## INSTRUÇÕES DE TRABALHO
**1.** De acordo com o excerto sobre os apoios às empresas portuguesas, para que servem os dois regimes de apoios estatais autorizados pela Comissão Europeia? Responda em uma a três frases.
**2.** Reproduza do excerto sobre os apoios às empresas portuguesas a parte que começa nas palavras que contêm "A Comissão Europeia" e termina em "chamado Quadro Temporário.".
**3.** Prossiga o excerto sobre os apoios às empresas portuguesas a partir da última frase apresentada.

## EXCERTO DO TEXTO
------------------------------------------------------------------------

A Comissão Europeia autorizou o Estado português a dar apoios no valor de 13 mil milhões de euros às empresas, quer através de apoios diretos quer através de garantias públicas em empréstimos concedidos às empresas. Tratam-se de dois regimes de apoios estatais que pretendem apoiar a economia portuguesa na sequência do surto de coronavírus e gozam de regras excecionais para este perídoo ao abrigo do chamado Quadro Temporário.

A vice-presidente executiva da comissão, Margrethe Vestager, que tem o pelouro da concorrência escreveu, numa nota de imprensa, que “os 13 mil milhões de euros dos regimes portugueses vão permitir a Portugal conceder subvenções diretas e garantias públicas sobre empréstimos para ajudar as PME (Pequenas e Médias Empresas) e as grandes empresas a cobrir as necessidades de investimento e fundo de maneio e a prosseguir as suas atividades neste momento difícil.”

Margrethe Vestager diz ainda que a comissão vai “continuar a trabalhar em estreita colaboração com os Estados-Membros, de forma a assegurar que as medidas nacionais de apoio possam ser implementadas de forma coordenada e eficaz, em conformidade com as regras da UE.”

------------------------------------------------------------------------

Tarefas de resposta curta sobre gráficos:
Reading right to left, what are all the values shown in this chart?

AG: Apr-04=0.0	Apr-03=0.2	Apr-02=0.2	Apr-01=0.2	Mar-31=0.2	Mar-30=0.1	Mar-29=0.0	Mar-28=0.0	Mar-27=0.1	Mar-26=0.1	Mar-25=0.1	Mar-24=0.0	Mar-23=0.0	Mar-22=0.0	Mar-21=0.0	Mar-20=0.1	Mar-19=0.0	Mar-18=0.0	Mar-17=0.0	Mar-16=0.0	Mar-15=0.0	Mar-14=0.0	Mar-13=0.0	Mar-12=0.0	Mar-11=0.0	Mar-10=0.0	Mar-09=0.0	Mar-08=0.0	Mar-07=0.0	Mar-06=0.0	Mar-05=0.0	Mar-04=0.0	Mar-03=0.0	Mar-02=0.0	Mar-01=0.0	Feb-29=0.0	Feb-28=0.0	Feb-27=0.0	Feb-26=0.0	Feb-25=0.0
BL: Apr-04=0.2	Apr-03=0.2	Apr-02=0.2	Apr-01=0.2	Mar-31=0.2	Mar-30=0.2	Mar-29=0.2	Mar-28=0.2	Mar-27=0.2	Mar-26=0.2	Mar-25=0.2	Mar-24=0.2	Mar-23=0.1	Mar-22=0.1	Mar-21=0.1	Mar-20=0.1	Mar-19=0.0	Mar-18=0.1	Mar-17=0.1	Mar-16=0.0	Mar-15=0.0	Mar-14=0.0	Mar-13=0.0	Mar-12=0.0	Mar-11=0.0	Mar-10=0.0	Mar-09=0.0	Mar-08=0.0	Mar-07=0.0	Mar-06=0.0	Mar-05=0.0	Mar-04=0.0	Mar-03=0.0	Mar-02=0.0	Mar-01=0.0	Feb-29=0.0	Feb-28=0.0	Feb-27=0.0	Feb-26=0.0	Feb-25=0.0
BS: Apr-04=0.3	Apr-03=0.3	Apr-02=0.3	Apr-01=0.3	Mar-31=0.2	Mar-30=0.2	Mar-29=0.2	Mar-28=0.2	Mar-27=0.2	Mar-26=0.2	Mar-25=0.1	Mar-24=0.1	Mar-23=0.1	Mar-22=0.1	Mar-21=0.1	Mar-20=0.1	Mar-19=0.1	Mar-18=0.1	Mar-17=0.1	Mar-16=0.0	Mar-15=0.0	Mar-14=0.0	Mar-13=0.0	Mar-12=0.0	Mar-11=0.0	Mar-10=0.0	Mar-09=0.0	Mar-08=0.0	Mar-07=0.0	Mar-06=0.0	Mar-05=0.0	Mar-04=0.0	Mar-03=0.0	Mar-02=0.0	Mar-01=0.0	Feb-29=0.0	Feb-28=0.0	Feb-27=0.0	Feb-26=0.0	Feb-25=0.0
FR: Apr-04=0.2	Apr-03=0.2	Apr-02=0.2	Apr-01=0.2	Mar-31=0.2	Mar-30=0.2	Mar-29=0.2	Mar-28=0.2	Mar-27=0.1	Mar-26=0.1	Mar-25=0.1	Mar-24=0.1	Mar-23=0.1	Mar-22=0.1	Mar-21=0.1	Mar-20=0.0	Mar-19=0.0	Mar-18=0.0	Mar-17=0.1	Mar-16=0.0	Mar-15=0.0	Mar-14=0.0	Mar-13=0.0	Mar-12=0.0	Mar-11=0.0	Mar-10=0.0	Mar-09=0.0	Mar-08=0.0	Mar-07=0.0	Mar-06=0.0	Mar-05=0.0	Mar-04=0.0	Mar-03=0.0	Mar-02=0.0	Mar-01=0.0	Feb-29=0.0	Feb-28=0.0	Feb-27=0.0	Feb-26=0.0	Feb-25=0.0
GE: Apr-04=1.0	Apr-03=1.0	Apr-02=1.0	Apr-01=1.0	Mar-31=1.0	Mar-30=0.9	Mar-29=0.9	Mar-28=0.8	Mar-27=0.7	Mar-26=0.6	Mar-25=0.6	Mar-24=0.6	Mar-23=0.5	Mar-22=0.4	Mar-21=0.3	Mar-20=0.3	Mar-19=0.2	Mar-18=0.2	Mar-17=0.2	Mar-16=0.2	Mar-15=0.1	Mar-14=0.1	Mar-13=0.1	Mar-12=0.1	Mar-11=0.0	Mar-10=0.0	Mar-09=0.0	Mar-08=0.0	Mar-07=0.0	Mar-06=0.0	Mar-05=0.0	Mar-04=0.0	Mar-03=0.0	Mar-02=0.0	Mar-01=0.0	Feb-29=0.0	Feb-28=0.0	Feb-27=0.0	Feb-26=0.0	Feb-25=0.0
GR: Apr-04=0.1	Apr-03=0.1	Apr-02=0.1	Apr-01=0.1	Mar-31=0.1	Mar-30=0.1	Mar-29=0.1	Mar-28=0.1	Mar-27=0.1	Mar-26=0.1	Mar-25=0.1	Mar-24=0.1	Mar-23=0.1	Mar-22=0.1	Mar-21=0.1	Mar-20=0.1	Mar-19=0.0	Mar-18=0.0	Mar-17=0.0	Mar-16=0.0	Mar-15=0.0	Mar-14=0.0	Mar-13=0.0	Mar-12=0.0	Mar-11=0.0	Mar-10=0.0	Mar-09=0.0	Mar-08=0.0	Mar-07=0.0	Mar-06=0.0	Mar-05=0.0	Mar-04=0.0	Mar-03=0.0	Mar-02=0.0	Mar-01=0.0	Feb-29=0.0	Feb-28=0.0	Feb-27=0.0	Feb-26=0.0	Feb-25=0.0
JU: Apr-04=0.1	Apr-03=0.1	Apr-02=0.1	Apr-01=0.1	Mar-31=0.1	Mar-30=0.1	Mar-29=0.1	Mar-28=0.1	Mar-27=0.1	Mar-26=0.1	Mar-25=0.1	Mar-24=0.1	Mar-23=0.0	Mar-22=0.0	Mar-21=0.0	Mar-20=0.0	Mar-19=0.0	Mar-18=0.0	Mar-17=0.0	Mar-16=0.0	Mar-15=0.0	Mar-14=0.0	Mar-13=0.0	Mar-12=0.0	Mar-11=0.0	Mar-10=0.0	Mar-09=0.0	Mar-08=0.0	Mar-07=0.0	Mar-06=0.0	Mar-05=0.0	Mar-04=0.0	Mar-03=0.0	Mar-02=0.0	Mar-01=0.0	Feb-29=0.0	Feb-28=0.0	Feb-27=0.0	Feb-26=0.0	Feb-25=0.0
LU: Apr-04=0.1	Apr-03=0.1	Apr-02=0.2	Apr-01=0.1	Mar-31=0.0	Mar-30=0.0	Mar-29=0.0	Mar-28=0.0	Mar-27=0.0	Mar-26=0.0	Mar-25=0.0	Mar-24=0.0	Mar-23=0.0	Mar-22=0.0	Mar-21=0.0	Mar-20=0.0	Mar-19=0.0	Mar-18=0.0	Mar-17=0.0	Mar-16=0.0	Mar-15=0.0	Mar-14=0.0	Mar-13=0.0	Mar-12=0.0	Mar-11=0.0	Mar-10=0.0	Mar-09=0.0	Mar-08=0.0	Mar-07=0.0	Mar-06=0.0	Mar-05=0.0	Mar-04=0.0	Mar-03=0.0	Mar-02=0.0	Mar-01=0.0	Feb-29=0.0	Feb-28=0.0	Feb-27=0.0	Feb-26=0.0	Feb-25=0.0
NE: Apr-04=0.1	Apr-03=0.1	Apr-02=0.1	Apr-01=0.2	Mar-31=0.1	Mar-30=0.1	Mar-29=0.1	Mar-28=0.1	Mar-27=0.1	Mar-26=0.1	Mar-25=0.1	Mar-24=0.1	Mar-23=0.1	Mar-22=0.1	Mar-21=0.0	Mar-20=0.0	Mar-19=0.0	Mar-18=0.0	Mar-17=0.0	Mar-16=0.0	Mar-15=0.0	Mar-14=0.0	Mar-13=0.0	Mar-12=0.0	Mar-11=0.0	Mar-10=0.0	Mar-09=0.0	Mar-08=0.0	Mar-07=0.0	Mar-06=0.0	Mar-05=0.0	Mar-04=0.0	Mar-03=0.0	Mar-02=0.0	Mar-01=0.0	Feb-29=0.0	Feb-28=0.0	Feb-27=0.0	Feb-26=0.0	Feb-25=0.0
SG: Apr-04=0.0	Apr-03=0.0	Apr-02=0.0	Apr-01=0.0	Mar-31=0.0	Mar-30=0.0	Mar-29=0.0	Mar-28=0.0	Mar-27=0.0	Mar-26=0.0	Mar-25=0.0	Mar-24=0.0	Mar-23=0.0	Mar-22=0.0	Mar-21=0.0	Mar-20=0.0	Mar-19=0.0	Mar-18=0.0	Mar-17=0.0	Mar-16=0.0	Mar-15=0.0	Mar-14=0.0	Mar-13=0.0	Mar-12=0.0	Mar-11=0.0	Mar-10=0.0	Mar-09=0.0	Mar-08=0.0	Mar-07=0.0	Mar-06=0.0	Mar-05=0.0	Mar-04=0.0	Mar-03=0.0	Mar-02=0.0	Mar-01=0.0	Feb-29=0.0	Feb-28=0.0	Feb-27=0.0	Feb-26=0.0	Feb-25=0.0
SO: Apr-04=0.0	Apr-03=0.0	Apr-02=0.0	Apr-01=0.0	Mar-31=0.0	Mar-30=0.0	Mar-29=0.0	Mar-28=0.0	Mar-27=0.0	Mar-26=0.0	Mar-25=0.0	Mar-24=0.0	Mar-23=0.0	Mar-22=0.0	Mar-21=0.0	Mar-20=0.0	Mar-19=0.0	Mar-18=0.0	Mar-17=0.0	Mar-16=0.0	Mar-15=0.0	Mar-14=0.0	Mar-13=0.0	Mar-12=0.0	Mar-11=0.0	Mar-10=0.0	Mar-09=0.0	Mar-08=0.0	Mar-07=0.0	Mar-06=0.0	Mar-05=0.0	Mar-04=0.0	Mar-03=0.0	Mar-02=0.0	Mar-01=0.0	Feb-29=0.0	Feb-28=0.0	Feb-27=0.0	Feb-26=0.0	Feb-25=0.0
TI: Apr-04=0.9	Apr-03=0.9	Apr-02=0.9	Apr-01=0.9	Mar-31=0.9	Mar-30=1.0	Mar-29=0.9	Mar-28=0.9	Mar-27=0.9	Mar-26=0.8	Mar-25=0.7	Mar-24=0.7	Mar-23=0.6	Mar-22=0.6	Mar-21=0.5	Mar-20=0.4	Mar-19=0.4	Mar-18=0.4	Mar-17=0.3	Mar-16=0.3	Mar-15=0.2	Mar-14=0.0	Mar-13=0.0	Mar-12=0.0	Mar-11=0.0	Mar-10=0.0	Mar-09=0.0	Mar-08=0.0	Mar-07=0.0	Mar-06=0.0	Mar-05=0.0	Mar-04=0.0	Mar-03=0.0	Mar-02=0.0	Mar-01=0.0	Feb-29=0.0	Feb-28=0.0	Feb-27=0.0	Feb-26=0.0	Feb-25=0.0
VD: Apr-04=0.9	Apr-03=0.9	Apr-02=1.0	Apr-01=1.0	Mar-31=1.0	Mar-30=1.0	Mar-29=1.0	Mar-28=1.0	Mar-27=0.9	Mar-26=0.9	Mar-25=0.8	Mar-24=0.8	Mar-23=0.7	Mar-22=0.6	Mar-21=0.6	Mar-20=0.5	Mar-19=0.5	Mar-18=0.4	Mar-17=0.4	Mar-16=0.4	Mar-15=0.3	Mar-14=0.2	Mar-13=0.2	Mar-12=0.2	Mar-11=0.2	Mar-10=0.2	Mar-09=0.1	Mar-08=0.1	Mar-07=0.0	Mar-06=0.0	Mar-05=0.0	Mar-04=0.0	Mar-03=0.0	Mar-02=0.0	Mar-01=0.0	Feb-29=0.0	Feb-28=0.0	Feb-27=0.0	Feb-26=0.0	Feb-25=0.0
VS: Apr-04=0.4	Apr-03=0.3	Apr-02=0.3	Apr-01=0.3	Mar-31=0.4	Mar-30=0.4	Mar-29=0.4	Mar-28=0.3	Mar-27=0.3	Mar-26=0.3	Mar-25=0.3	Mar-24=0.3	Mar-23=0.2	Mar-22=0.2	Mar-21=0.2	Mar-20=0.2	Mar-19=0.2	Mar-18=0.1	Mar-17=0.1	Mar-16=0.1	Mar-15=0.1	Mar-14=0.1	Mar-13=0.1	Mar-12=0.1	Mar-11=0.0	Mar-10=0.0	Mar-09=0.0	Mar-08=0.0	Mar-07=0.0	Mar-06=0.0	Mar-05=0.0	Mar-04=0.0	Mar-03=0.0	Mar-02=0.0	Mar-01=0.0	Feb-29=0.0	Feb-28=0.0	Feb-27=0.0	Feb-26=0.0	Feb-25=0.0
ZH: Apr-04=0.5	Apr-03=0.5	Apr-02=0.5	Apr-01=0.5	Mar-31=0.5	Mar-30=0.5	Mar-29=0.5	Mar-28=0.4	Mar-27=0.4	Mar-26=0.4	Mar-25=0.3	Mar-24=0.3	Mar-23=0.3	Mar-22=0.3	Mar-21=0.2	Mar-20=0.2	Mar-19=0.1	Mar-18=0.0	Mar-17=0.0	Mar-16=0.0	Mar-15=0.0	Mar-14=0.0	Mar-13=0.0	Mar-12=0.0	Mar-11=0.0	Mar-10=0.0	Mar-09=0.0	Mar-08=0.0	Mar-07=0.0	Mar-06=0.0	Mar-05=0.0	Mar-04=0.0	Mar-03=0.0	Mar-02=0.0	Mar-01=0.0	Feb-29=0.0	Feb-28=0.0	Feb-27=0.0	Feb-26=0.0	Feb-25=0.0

------------------------------------------------------------------------

## RESULTADOS DO EXERCÍCIO
**1.** Os dois regimes pretendem apoiar a economia portuguesa na sequência do surto de coronavírus. Segundo Margrethe Vestager, permitem a Portugal conceder subvenções diretas e garantias públicas sobre empréstimos. Esses apoios ajudam as PME e as grandes empresas a cobrir as necessidades de investimento e fundo de maneio e a prosseguir as suas atividades.

**2.**
A Comissão Europeia autorizou o Estado português a dar apoios no valor de 13 mil milhões de euros às empresas, quer através de apoios diretos quer através de garantias públicas em empréstimos concedidos às empresas. Tratam-se de dois regimes de apoios estatais que pretendem apoiar a economia portuguesa na sequência do surto de coronavírus e gozam de regras excecionais para este perídoo ao abrigo do chamado Quadro Temporário.

**3.**
Os dois regimes propostos pelo Estado português dividem-se em duas formas: “Regime de subvenções diretas; e regime de garantia estatal para os empréstimos de investimento e fundo de maneio concedidos pelos bancos comerciais”. Podem recorrer a estes apoios as “PME e as grandes empresas que enfrentem dificuldades devido ao impacto económico do surto de coronavírus”. A comissão explica ainda que “o objetivo do regime consiste em ajudar as empresas a cobrir as suas necessidades imediatas em termos de fundo de maneio ou investimento, assegurando assim a continuação das suas atividades”.

No caso das subvenções diretas o “apoio não poderá exceder 800 mil euros por empresa” e as garantias também têm valores limitados.

A Comissão Europeia considerou que “as medidas são necessárias, adequadas e proporcionadas para sanar uma perturbação grave da economia de um Estado-Membro”.